Former Trustee Houghton “Buck” Freeman ’43, creator and benefactor of the Freeman Asian Scholars Program and founder of the Freeman Foundation, passed away this week in Stowe, Vermont at the age of 89. Freeman’s numerous contributions to the University, including a $5 million gift in the 1980s that funded construction of the Bacon Field House and the new pool in the Freeman Athletic Center, made him the largest donor in Wesleyan’s history.

“Our hearts go out to his entire family, and especially to his wife Doreen and his son Graeme, both of whom I have had the privilege of getting to know over the last few years,” wrote President Michael Roth in an e-mail to the community. “We have lost a devoted friend and mentor, but Buck Freeman has left an enduring legacy at Wesleyan and around the world. We will cherish his memory.”

Born in Shanghai to Mary Houghton and AIG co-founder Mansfield Freeman ’16, Buck Freeman was fluent in Mandarin and became the first Wesleyan student to earn a degree in Japanese. As a student, he played on the undefeated 1940 Wesleyan soccer team, and became captain of the 1946 team after serving in the Navy during World War II.

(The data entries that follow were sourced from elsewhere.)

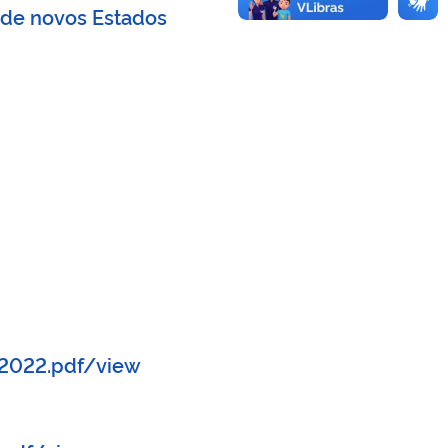
 de novos Estados
2022.pdf/view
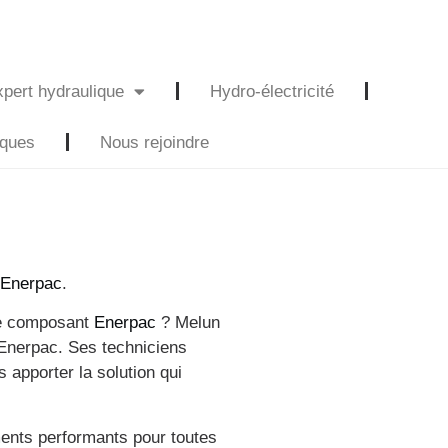
pert hydraulique
Hydro-électricité
iques
Nous rejoindre
l
Enerpac
.
re composant
Enerpac
? Melun
 Enerpac. Ses techniciens
 apporter la solution qui
ents performants pour toutes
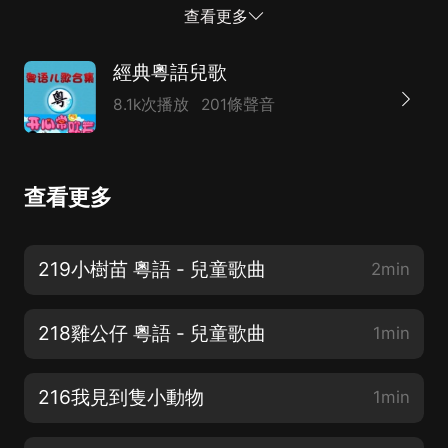
影響和作用，現在被家長們尤為重視。為大家精心整理了
查看更多
經典的粵語兒歌，喜歡粵語的父母可以讓孩子聽聽哦。
經典粵語兒歌
8.1k次播放
201條聲音
查看更多
219小樹苗 粵語 - 兒童歌曲
2min
218雞公仔 粵語 - 兒童歌曲
1min
216我見到隻小動物
1min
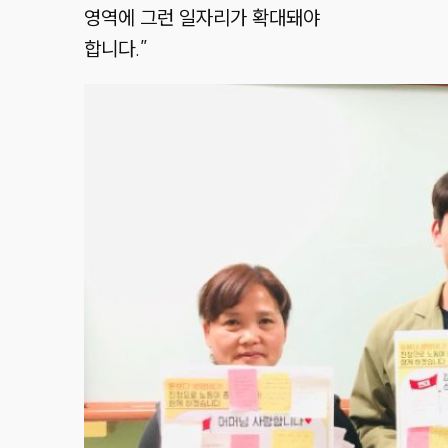
영역에 그런 일자리가 확대돼야
합니다.”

Even after joining AIG, Freeman remained an active member of the Wesleyan community.

“When his offices were in New York City, he would sneak up to Middletown for key soccer games,” Roth wrote. “On Commencement Weekend, one of his great pleasures was to attend the Phi Beta Kappa initiation of “his” Scholars. On his many travels Buck enjoyed meeting with Freeman alumni and interviewing potential new students.”

The Freeman Asian Scholars Program, which was established in 1995 through the Freeman Foundation, has provided full scholarships to more than 300 students from Asia. Classes graduating before 2013 have 22 scholars, while the class of 2013 and onward have 11 scholars.

“The Freemans’ objective is to promote cross-cultural understanding between the United States and the countries of East Asia,” Roth wrote. “Buck especially valued the affirmative culture of Wesleyan that provided a supportive context for Asian students far from home. By any measure, the Freeman Scholars Program has had a profound effect on Wesleyan, and on the many Freeman scholars who care deeply about the future of their own countries.”

With the exception of the past two years, Freeman regularly attended a fall dinner welcoming new Scholars and met with current students and alumni involved in the program. For many beneficiaries of the program, Freeman made an impression they will not soon forget.

“He’s practically the reason that any of the scholars are here,” said Mita Sugeng ’13, a Freeman scholar from Indonesia. “He let us dream, he made that a possibility for so many of us. He had the ability to see the good in everyone, and to encourage you to work on your potential to become a better person. He changed lives… and countries, when you think about it.”